Cloning Omnipollo Fatamorgana

I don’t often make clones. I prefer to take ideas from beers I’ve tasted and design my own. But this time I did, because Elijah Toh from Applehops is bringing this to Singapore at the end of the month. He suggested the homebrewers in Singapore try to clone it as their brewers Henok Fentie and Karl Grandin had put the recipe up on Facebook.

I thought, why not? It uses a lot of hops, including Citra, so it seemed like it would turn out to be something I would drink.
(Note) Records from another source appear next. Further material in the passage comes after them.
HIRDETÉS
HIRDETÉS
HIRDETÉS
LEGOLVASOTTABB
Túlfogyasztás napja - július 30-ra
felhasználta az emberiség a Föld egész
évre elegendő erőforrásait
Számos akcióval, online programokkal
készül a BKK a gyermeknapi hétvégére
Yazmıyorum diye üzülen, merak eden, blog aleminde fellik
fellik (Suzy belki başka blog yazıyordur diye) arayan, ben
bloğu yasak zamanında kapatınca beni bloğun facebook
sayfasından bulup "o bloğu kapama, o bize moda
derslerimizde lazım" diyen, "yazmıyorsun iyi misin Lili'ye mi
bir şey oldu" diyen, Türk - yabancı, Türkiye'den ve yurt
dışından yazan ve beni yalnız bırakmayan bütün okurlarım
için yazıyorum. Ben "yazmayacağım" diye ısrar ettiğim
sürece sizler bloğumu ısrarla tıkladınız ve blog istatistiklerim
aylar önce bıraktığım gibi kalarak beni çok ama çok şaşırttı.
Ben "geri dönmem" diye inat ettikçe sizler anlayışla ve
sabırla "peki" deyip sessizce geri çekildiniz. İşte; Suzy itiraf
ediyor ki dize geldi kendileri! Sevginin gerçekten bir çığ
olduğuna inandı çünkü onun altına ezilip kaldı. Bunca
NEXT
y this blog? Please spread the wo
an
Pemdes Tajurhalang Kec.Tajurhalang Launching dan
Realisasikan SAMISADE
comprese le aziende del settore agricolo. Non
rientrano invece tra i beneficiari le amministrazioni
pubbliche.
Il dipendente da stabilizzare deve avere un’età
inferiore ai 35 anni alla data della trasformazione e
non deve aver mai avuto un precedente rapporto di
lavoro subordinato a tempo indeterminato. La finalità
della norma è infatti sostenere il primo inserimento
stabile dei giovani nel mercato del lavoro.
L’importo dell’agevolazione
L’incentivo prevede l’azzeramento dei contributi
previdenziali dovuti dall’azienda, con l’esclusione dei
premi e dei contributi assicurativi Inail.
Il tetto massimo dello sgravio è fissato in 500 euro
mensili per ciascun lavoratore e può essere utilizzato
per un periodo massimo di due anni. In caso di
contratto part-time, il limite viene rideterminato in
The only concern I have is that the first clone I’ve made without tasting the original, so the result would be a complete unknown.

Measuring out the hops
Measuring out the hops
Hops at the end
Hops at the end

 

 

 

 

 

 

 

 

Brewday was pretty straight forward but I did need to go buy 20kg of ice to crash chill the wort after the whirlpool.

IMG_20150911_163338
Cooling down the wort

After chilling the beer to 15C, I tasted the sweet bitter wort and could detect some hop flavors, so the massive amount of hops actually contributed something.
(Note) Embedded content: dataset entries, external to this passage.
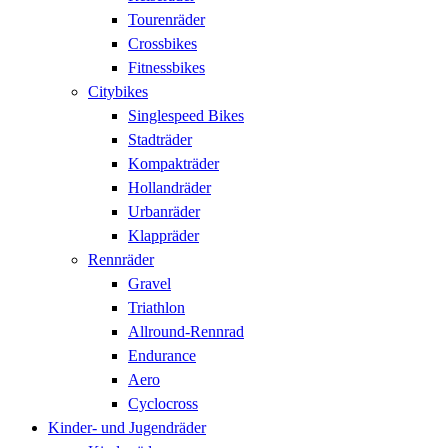
Tourenräder
Crossbikes
Fitnessbikes
Citybikes
Singlespeed Bikes
Stadträder
Kompakträder
Hollandräder
Urbanräder
Klappräder
Rennräder
Gravel
Triathlon
Allround-Rennrad
Endurance
Aero
Cyclocross
Kinder- und Jugendräder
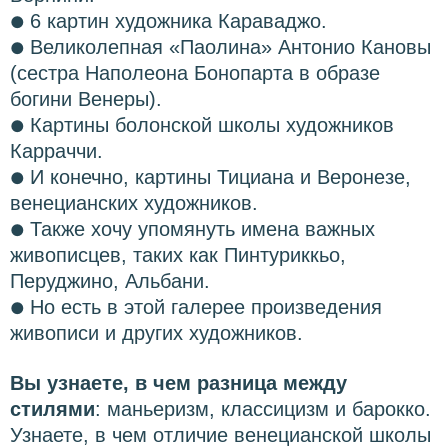
6 картин художника Караваджо.
●
Великолепная «Паолина» Антонио Кановы
●
(сестра Наполеона Бонопарта в образе
богини Венеры).
Картины болонской школы художников
●
Карраччи.
И конечно, картины Тициана и Веронезе,
●
венецианских художников.
Также хочу упомянуть имена важных
●
живописцев, таких как Пинтуриккьо,
Перуджино, Альбани.
Но есть в этой галерее произведения
●
живописи и других художников.
Вы узнаете, в чем разница между
стилями
: маньеризм, классицизм и барокко.
Узнаете, в чем отличие венецианской школы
 Omnipollo Fatamorgana recipe

Batch Size 20.827 L Boil Size 23.666 L
Boil Time 60.000 min Efficiency 70%
OG 1.080 FG 1.016
ABV 8.3% Bitterness 54.1 IBU (Tinseth)
Color 6.0 srm (Morey) Calories (per 12 oz.) 264

Fermentables

Total grain: 7.100 kg
Name Type Amount Mashed Late Yield Color
Weyermann – Pale Ale Malt Grain 5.000 kg Yes No 85% 3.4 srm
Corn Sugar (Dextrose) Sugar 700.000 g No No 100% 0.0 srm
Oats, Flaked Grain 700.000 g Yes No 80% 1.0 srm
Wheat Malt, Ger Grain 700.000 g Yes No 84% 2.0 srm

Hops

Name Alpha Amount Use Time Form IBU
Columbus/Tomahawk/Zeus 15.5% 25.000 g Boil 75.000 min Pellet 39.9
Centennial 10.5% 14.000 g Boil 10.000 min Pellet 5.3
Citra 12.0% 21.000 g Boil 10.000 min Pellet 9.0
Centennial 10.5% 40.000 g Boil 0.000 s Pellet 0.0
Centennial 10.5% 14.000 g Boil 0.000 s Pellet 0.0
Citra 12.0% 60.000 g Boil 0.000 s Pellet 0.0
Citra 12.0% 21.000 g Boil 0.000 s Pellet 0.0
Columbus/Tomahawk/Zeus 15.5% 7.000 g Boil 0.000 s Pellet 0.0
Columbus/Tomahawk/Zeus 15.5% 20.000 g Boil 0.000 s Pellet 0.0

Yeast

Name Type Form Amount Stage
Danstar – Nottingham Ale Dry 11.001 mL Primary

Mash

Name Type Amount Temp Target Temp Time
Single Infusion 22.500 L 72.013 C 67.000 C 75.000 min
Final Batch Sparge Infusion 7.669 L 93.751 C 74.000 C 15.000 min

Notes

The larger 0 min hop additions is dry hopping and the smaller ones refers to the whirlpool.